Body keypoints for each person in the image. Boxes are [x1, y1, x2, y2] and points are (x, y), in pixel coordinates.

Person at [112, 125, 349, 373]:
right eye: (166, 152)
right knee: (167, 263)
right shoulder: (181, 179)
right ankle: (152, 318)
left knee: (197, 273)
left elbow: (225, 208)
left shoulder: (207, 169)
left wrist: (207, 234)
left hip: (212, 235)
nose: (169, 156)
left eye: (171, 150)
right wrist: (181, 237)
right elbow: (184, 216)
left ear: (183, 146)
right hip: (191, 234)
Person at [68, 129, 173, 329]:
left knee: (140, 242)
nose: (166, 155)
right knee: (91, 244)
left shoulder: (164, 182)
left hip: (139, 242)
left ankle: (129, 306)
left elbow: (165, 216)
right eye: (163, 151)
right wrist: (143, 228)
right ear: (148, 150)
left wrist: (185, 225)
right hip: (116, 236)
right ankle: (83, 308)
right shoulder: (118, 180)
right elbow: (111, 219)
○ ○ ○ ○ ○ ○ ○
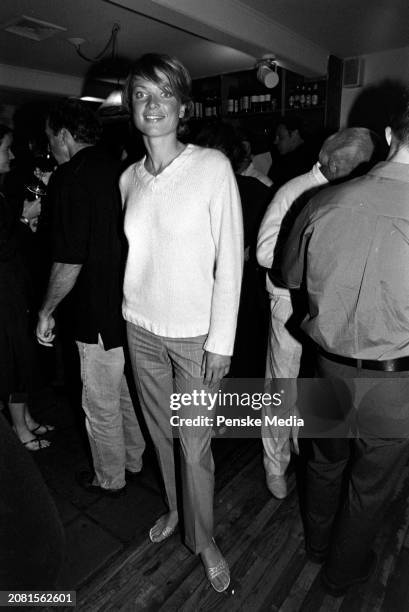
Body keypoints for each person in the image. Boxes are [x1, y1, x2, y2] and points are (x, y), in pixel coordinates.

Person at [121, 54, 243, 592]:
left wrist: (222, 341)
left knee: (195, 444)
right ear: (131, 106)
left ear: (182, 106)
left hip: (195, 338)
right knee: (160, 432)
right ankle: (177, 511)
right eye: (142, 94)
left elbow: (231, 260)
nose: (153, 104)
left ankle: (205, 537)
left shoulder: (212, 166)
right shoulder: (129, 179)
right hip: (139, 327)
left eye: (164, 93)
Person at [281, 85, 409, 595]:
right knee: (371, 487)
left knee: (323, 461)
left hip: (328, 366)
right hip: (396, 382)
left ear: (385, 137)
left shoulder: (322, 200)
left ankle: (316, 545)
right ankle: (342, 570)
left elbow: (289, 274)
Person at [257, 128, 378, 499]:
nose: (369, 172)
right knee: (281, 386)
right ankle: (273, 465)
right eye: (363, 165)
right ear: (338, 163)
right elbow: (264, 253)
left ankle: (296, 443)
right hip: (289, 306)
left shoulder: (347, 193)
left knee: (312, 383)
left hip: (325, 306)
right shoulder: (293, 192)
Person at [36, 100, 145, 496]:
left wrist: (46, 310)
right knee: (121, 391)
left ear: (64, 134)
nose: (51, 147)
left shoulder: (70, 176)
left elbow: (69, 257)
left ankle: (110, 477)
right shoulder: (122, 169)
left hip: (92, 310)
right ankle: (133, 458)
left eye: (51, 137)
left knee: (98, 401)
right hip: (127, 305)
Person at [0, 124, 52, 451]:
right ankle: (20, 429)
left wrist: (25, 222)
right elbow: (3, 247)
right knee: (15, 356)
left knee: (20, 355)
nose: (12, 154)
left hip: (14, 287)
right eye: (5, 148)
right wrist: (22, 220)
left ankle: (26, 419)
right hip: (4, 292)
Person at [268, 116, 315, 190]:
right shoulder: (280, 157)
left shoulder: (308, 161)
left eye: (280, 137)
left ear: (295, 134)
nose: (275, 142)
○ ○ ○ ○ ○ ○ ○
▶ [TASK]
For the lines above, output exactly those from the line containing "right ankle: (177, 511)" through the line containing "left ankle: (316, 545)", and skip the others.

▶ [RESULT OF THE EXERCISE]
right ankle: (177, 511)
right eye: (142, 94)
left elbow: (231, 260)
nose: (153, 104)
left ankle: (205, 537)
left shoulder: (212, 166)
right shoulder: (129, 179)
right hip: (139, 327)
left eye: (164, 93)
Person at [281, 85, 409, 595]:
right knee: (371, 487)
left knee: (323, 461)
left hip: (328, 366)
right hip: (396, 382)
left ear: (385, 137)
left shoulder: (322, 200)
left ankle: (316, 545)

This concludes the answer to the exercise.